(Records from a data collection)
╭──
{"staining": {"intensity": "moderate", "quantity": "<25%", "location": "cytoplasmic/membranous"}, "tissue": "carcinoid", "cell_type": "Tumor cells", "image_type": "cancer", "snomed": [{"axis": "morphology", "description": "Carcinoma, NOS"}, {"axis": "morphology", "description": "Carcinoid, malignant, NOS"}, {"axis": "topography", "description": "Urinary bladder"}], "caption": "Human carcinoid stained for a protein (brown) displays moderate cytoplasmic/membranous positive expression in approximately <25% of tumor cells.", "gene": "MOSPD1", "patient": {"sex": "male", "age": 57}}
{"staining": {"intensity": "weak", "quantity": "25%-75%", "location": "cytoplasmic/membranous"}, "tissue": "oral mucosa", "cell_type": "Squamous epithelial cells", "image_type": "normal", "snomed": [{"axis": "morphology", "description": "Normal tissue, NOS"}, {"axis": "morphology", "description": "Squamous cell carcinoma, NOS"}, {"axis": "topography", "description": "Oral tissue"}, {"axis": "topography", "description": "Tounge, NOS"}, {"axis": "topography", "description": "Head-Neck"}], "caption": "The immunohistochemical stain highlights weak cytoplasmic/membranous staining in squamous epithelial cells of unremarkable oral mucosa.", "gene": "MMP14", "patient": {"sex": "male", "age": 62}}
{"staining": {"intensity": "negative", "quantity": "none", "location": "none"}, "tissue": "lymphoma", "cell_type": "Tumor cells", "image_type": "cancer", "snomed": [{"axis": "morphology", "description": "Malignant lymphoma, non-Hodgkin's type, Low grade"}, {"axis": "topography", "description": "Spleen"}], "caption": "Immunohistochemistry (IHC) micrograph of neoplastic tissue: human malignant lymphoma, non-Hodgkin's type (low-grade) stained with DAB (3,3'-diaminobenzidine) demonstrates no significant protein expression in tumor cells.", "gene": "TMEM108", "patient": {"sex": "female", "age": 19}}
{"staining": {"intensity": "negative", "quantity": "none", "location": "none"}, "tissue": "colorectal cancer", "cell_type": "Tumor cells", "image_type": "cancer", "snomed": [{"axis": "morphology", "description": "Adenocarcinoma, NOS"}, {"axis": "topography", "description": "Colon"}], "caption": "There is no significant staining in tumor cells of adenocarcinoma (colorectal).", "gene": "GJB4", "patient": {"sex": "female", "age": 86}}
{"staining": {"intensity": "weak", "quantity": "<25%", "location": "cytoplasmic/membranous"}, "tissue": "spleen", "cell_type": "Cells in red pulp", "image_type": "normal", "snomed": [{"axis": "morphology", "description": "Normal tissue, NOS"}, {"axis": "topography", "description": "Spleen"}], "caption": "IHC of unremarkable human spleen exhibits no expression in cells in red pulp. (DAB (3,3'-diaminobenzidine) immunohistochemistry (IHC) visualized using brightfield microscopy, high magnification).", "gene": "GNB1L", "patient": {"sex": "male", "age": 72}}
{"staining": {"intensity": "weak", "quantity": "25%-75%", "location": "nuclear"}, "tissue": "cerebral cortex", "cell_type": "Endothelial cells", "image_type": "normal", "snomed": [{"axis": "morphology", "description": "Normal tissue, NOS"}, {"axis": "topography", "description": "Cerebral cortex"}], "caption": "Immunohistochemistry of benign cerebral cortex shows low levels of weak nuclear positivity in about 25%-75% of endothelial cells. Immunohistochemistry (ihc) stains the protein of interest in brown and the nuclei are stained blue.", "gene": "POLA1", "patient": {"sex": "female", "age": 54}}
╰──
Collect the lines of the data that carry the word "Spleen".

◆ **OUTPUT OF THE TASK**:
{"staining": {"intensity": "negative", "quantity": "none", "location": "none"}, "tissue": "lymphoma", "cell_type": "Tumor cells", "image_type": "cancer", "snomed": [{"axis": "morphology", "description": "Malignant lymphoma, non-Hodgkin's type, Low grade"}, {"axis": "topography", "description": "Spleen"}], "caption": "Immunohistochemistry (IHC) micrograph of neoplastic tissue: human malignant lymphoma, non-Hodgkin's type (low-grade) stained with DAB (3,3'-diaminobenzidine) demonstrates no significant protein expression in tumor cells.", "gene": "TMEM108", "patient": {"sex": "female", "age": 19}}
{"staining": {"intensity": "weak", "quantity": "<25%", "location": "cytoplasmic/membranous"}, "tissue": "spleen", "cell_type": "Cells in red pulp", "image_type": "normal", "snomed": [{"axis": "morphology", "description": "Normal tissue, NOS"}, {"axis": "topography", "description": "Spleen"}], "caption": "IHC of unremarkable human spleen exhibits no expression in cells in red pulp. (DAB (3,3'-diaminobenzidine) immunohistochemistry (IHC) visualized using brightfield microscopy, high magnification).", "gene": "GNB1L", "patient": {"sex": "male", "age": 72}}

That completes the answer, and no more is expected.